Year-To-Date Summary

  • For the nine months ended September 30, 2014, Imation reported net revenue of $532.5 million, down 15.2% compared with the same period last year. Operating loss from continuing operations totaled $92.0 million, or $2.39 per share, in Q3 2014, including special charges of $51.5 million, or $1.26 per diluted share. For the nine months ended September 30, 2013, Imation reported net revenue of $628.0 million, an operating loss from continuing operations of $41.2 million, including special charges of $21.0 million, and a diluted loss per share from continuing operations of $1.08.
  • Operating results for the nine months ended September 30, 2013 include the second quarter reversal of an accrual of $13.6 million for copyright levies as a result of an Italian Court ruling.

Comments

We have a lot of respect about what did 3M and then Imation in storage, especially in tape media technology but time is changing.

Now it has poor board of directors, poor CEO, poor management, poor vision, and poor financial results in the most recent quarter following an ugly one for the former six-month period, and furthermore noguidance revealed.

"We have much more to do," said CEO Mark Lucas. We think so but is there something to do now for the company to rebound after 7 years with declining yearly sales and continuing losses?

"When we started this transformation 90% of our revenues came from our legacy media businesses. Today only 65% of our revenues come from these businesses", he added.

Today's portfolio includes the Imation, Memorex, Life on Record, IronKey and Nexsan brands.

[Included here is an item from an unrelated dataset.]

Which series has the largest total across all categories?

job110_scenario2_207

The only business growing concerns audio and accessories but it's a very small part of the company's activity.

The troubled financing firm does not separate the results of its storage (Nexsan) and security (IronKey) segment, together down 13% in revenue for the nine months of its current fiscal year and 0.7% sequentially. But the company said that Nexsan sales grew sequentially, which means that smaller business security is not going quite well, and furthermore admitted that Nexsan "is not yet achieving its anticipated growth rate."

For sure, Nexsan has good products and technology - but nothing revolutionary and not being really in all-flash but in hybrid systems - in the highly competitive market of mid-range arrays, with many participants everywhere in the world, about all storage giants and smaller ones in many countries, even in Taiwan.

Imation was totally betting on the purchase of Nexsan for its revival, acquired for a total of $120 million in 2013 and putting a huge part of its cash ($105 million) in the deal.

Now, with only $111 million on cash and cash equivalents balance - a figure diminishing, there is no way for the Oakdale firm to go strategically elsewhere. We don't see how it will be possible to be back to growth and profitability on the long term, and it's possible to see the company finishing like Eastman Kodak.

The giant of the photo industry lost the transit to digital imaging. The specialist of computer magnetic media lost the transit to optical and then flash memories.